Note we have f_localsplus this stores the locals variables.
Now how these frames are evaluated is interesting, because stack frames are frequently created and destroyed there is an optimization used to make function calls faster. Each code object has a "zombie frame" associated with it that allows a faster call because the frame itself doesn't need to have memory allocated for it during the call. This frame gets created at the same time as the code object and has its memory allocated at creation time, so when the call happens this memory just gets reused and the required values are filled into this pre-existing frame directly.
There's a particularly informative comment here in Objects/frameobject.c
/* Stack frames are allocated and deallocated at a considerable rate.
In an attempt to improve the speed of function calls, we:
1. Hold a single "zombie" frame on each code object. This retains
the allocated and initialised frame object from an invocation of
the code object. The zombie is reanimated the next time we need a
frame object for that code object. Doing this saves the malloc/
realloc required when using a free_list frame that isn't the
correct size. It also saves some field initialisation.

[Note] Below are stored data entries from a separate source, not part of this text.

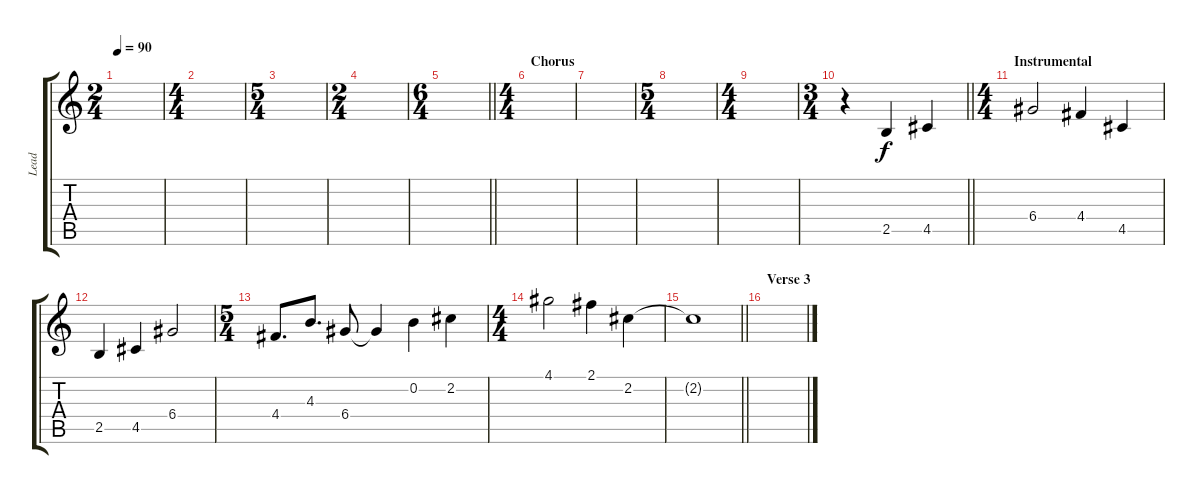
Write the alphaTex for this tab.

\track ("Lead" "Lead") {instrument distortionguitar}
\staff {score tabs}
\tuning (E4 B3 G3 D3 A2 E2) {hide}
\ts (2 4)
\tempo 90
\clef g2
\ks c
|
\ts (4 4)
|
\ts (5 4)
|
\ts (2 4)
|
\ts (6 4)
\barLineRight lightlight
|
\ts (4 4)
\section ("" "Chorus")
|
|
\ts (5 4)
|
\ts (4 4)
|
\ts (3 4)
\barLineRight lightlight
r.4 2.5.4 4.5.4 |
\ts (4 4)
\section ("" "Instrumental")
6.4.2 4.4.4 4.5.4 |
2.5.4 4.5.4 6.4.2 |
\ts (5 4)
4.4.8{d} 4.3.8{d} 6.4.8 6.4{t}.4 0.2.4 2.2.4 |
\ts (4 4)
4.1.2 2.1.4 2.2.4 |
\barLineRight lightlight
2.2{t}.1 |
\section ("" "Verse 3")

In zombie mode, no field of PyFrameObject holds a reference, but
the following fields are still valid:
* ob_type, ob_size, f_code, f_valuestack;
* f_locals, f_trace are NULL;
* f_localsplus does not require re-allocation and
the local variables in f_localsplus are NULL.
What this design means is that the struct member f_localsplus is created at the time that the code_object is created. (The code object is created when the function is first encountered) So it means that all local variable names must be defined at that point in time the function is defined so that these variables can be stored in this part of the frameobject structure. Not needing to constantly calculate the number of local variables to allocate and deallocate the memory needed for the function call is a significant win. This way the function when called doesn't need to find the local variables, they are already there and they just need to be populated with the values. As a result of this optimization from mod import * must be made illegal within the function scope and hence this is why the syntax error is raised.
For an example of some implementation code that requires this in Objects/frameobject.c:
static void _Py_HOT_FUNCTION frame_dealloc(PyFrameObject *f) { PyObject **p, **valuestack; PyCodeObject *co; if (_PyObject_GC_IS_TRACKED(f)) _PyObject_GC_UNTRACK(f); Py_TRASHCAN_SAFE_BEGIN(f) /* Kill all local variables */ valuestack = f->f_valuestack; for (p = f->f_localsplus; p < valuestack; p++) Py_CLEAR(*p);
This fast clearing of locals to enable stack frame reuse can only work if f_localsplus is always the same size. If the size could be different between stack frames a lot more checks would have to be inserted, but as discussed above this would be a performance hit in a very critical part of the implementation.